In the end, we’re likely headed for a hybrid future, says Sreekanth Menon, global head of AI at Genpact. “Both open and closed-source models have their place, despite the popular sentiment of open source takeover,” he says. “Enterprises are better off being model agnostic.”
Closed source models, backed by well-funded companies, can push the boundaries of what’s possible in AI. “They can provide highly refined, specialized solutions that benefit from significant investment in research and development,” he says.
Why the open source definition matters to business
Meta’s Llama comes up first in any conversation about open source gen AI. But it might not technically be open source, and the distinction matters. In late October, the Open Source Initiative released the first form definition of open source AI.
It requires open source AI to share not just the source code and supporting libraries, but also the model parameters, and a full description of the model’s training data, its provenance, scope, characteristics, and labeling procedures. But, more importantly, users must be able to use open source AI for any purpose without having to ask for permission.
By that definition, Meta’s Llama models are open, but not technically open source, since there are limitations. For example, some Llama models can’t be used to train other models.

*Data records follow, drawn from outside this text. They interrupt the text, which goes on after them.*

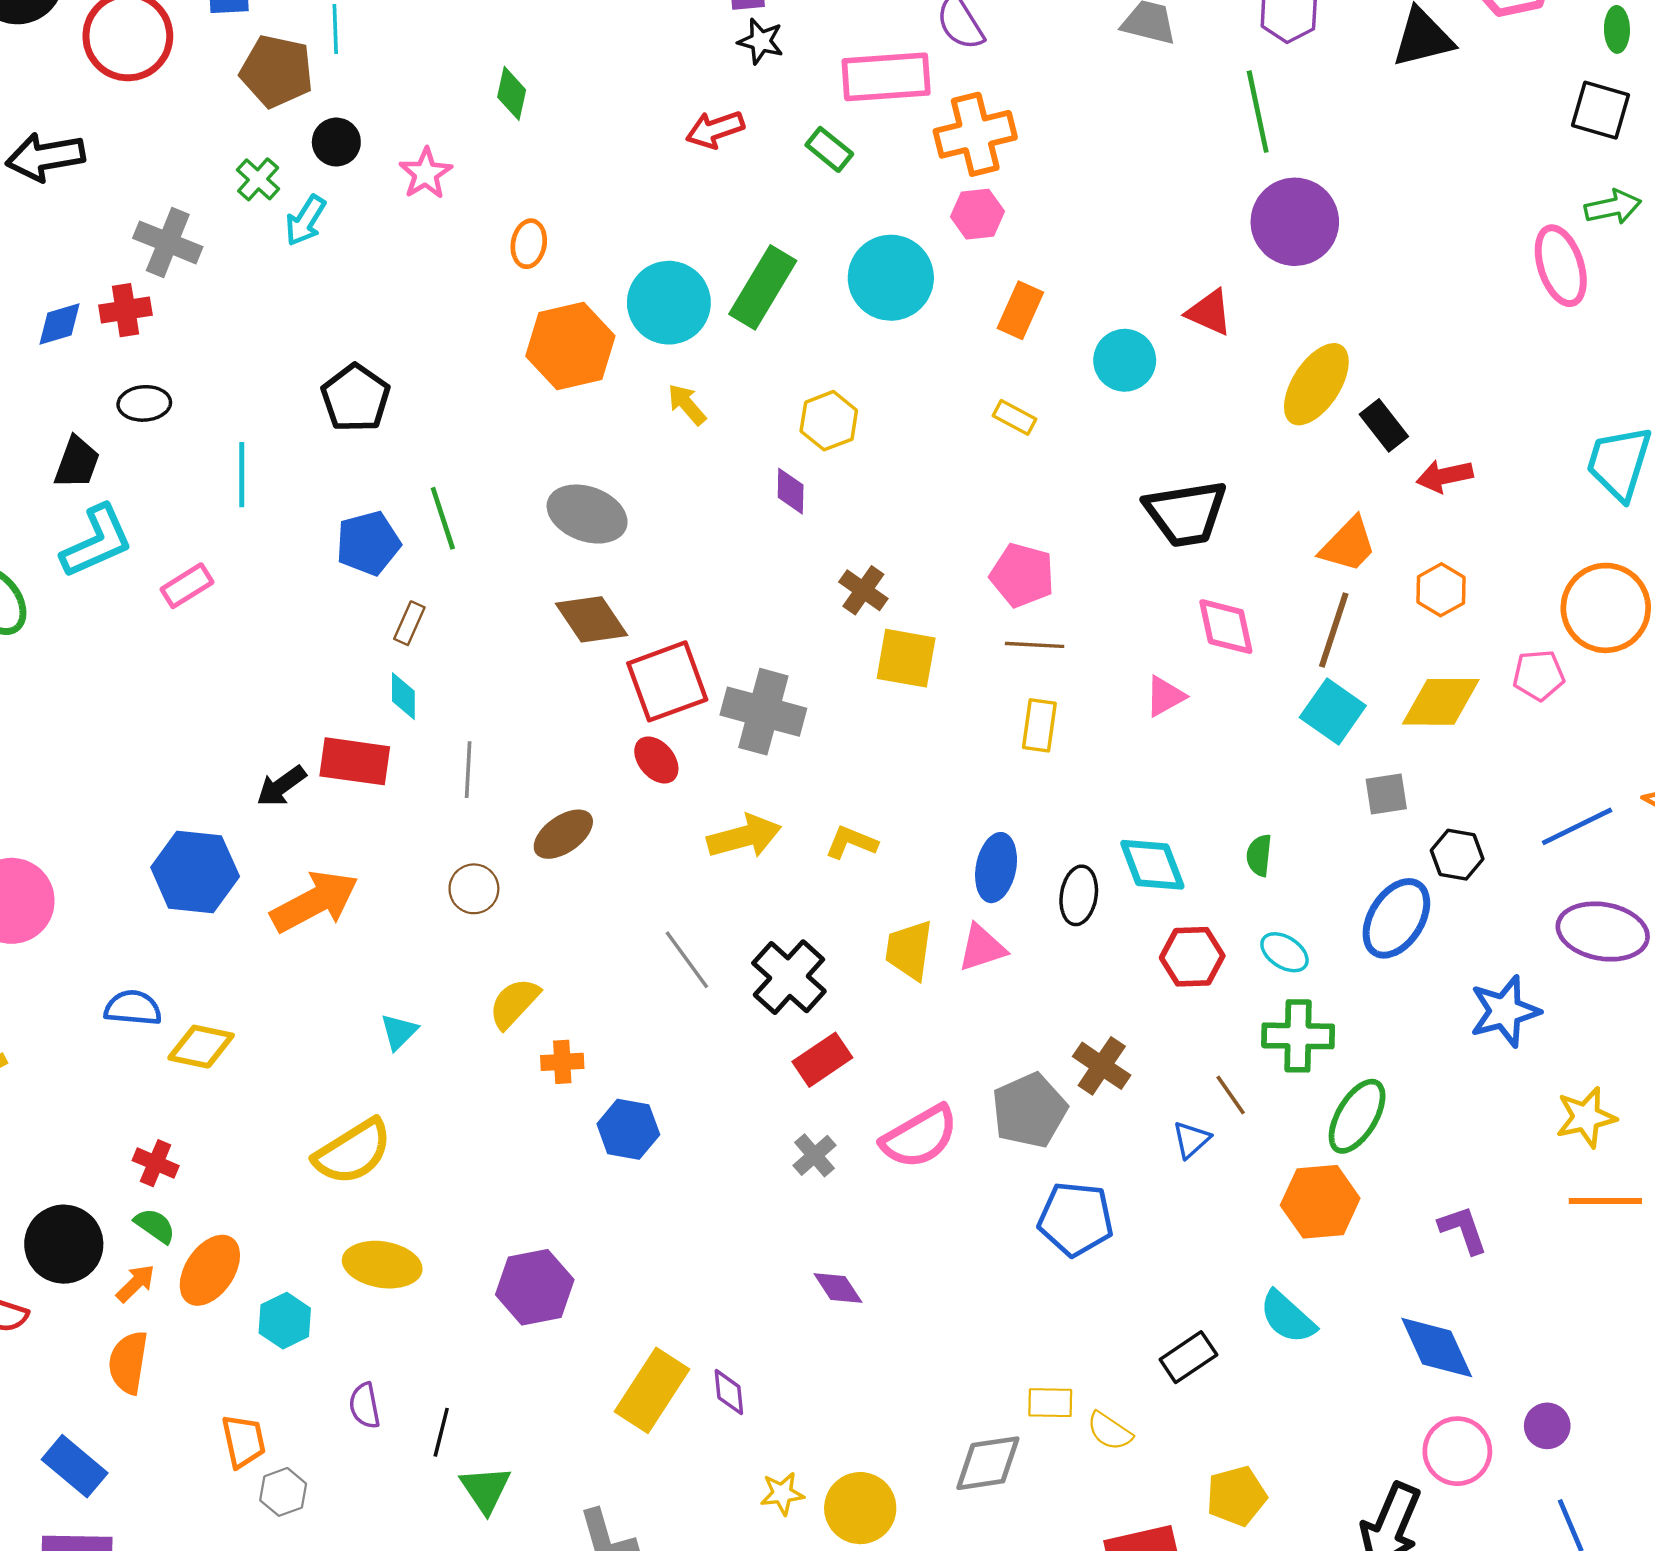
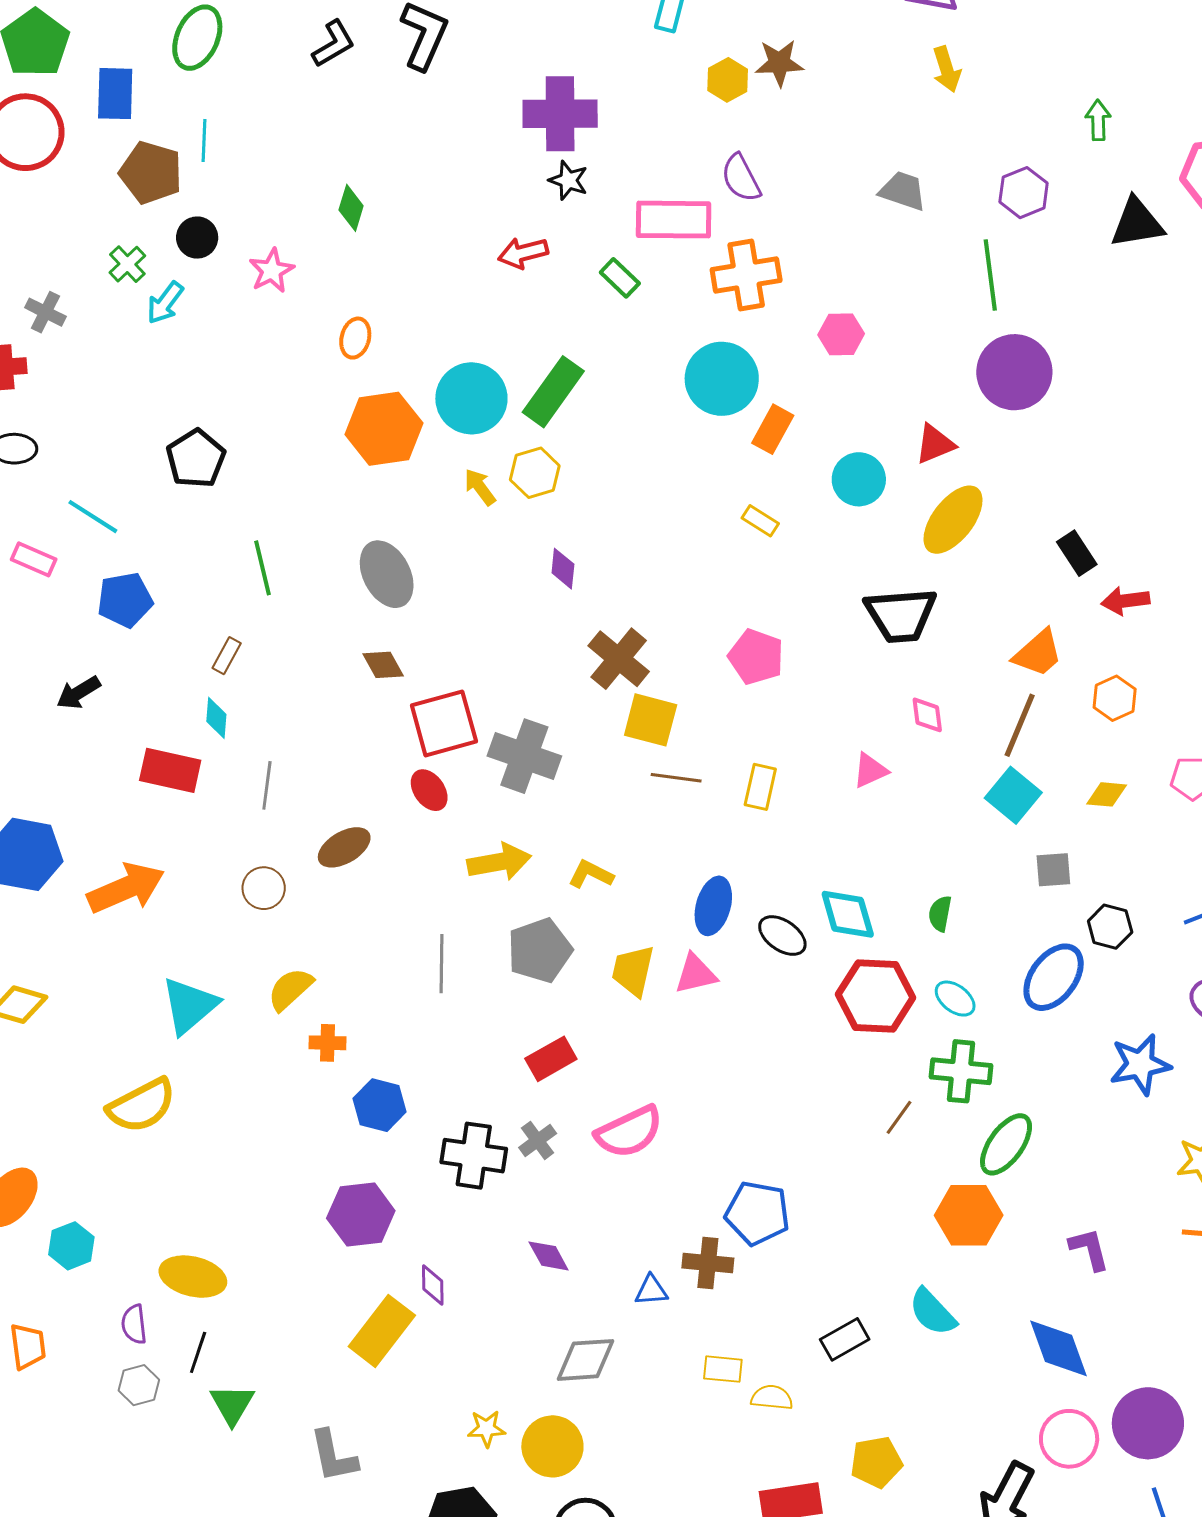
pink hexagon: (977, 214) -> (841, 334), moved
gray cross: (168, 242) -> (45, 312), size x0.7
cyan circle: (891, 278) -> (722, 379), moved
red triangle: (1209, 312) -> (935, 444), turned -51
yellow ellipse: (1316, 384) -> (953, 520), moved
yellow hexagon: (829, 421) -> (535, 473), moved
cyan line: (242, 475) -> (93, 517), turned -62
gray ellipse: (587, 514) -> (387, 574), turned 38
blue pentagon: (368, 543) -> (125, 600), moved
pink rectangle: (187, 586) -> (34, 559), moved, turned 51
brown cross: (863, 590) -> (619, 659), size x1.5
brown diamond: (591, 619) -> (383, 665), size x0.7
pink diamond: (1226, 627) -> (927, 715), size x0.7
brown line: (1035, 645) -> (676, 778), moved
yellow diamond: (1441, 702) -> (1107, 794), size x0.6
black arrow: (281, 786) -> (78, 693), moved
black ellipse: (1079, 895) -> (782, 936), turned -69
red hexagon: (1192, 957) -> (876, 996), size x1.4
gray line: (687, 960) -> (442, 964), turned 32
black cross: (789, 977) -> (474, 1156), moved, turned -38
cyan triangle: (399, 1032) -> (189, 1006), size x1.8
brown cross: (1102, 1066) -> (708, 1263), moved, turned -33
brown line: (1231, 1095) -> (899, 1117), turned 66
gray pentagon: (1029, 1110) -> (540, 950), moved
blue triangle: (1191, 1140) -> (651, 1290), moved, turned 33
yellow ellipse: (382, 1265) -> (193, 1277), moved
purple hexagon: (535, 1287) -> (361, 1214), moved
purple diamond: (729, 1392) -> (433, 1285), moved
purple circle: (1547, 1426) -> (1148, 1423), size x1.8
yellow semicircle: (1110, 1431) -> (772, 1398), turned 147
gray diamond: (988, 1463) -> (585, 1360), moved
gray hexagon: (283, 1492) -> (139, 1385), moved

And if it’s used in an app or service with more than 700 million monthly users, a special license from Meta is required.
Meta itself refers to it as a community license or a bespoke commercial license. It’s important that corporate users understand these nuances, says Mark Collier, COO at OpenInfra Foundation, who helped work on the new definition. “To me, what matters most is that people and companies have the ability and freedom to take this fundamental technology and remix it, use it, and modify it for different purposes without having to ask a gatekeeper to give them permission.” So a company needs to feel assured it can incorporate the AI into a product and not have someone come back and say it can’t be used that way.

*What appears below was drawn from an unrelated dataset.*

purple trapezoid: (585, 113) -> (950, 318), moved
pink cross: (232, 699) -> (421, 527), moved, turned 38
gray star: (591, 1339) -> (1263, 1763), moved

Vendors will sometimes announce their AI is open source because it helps with marketing and recruitment, and lets customers feel they’re not locked in. “They have this halo effect, but they’re not really living up to that,” Collier says.
In the rush to adopt AI, companies might take a vendor’s description of their AI as open source at face value.
“The Meta example is a good one,” he says. “A lot of the mainstream tech coverage says this is open source AI, and that’s how Zuckerberg describes it, and it gets repeated that way. But when you get into the details, there are restrictions on the license.”
As companies get more serious about making big commercial bets on AI technology, they need to be careful with the license, he adds. And there are also other benefits to using a model with a fully open source license, he adds. For example, having access to a model’s weights makes it easier to fine tune and adapt. Another thing for companies to watch out for is open source licenses that require all derivative works to also be open source.
“If a company customized a model or fine-tuned it on their own proprietary data, they might not want to publish it,” he says. That’s because there are ways to get a model to expose its training data.
Staying on top of these issues is tricky, he admits, especially since the gen AI sector is evolving so quickly. It doesn’t help when model developers invent new licenses all the time.
“If your company is releasing something open source and your lawyers are attempting to create yet another license — please don’t do that,” he says. “There are plenty of good licenses out there. Just pick one that meets your goals.”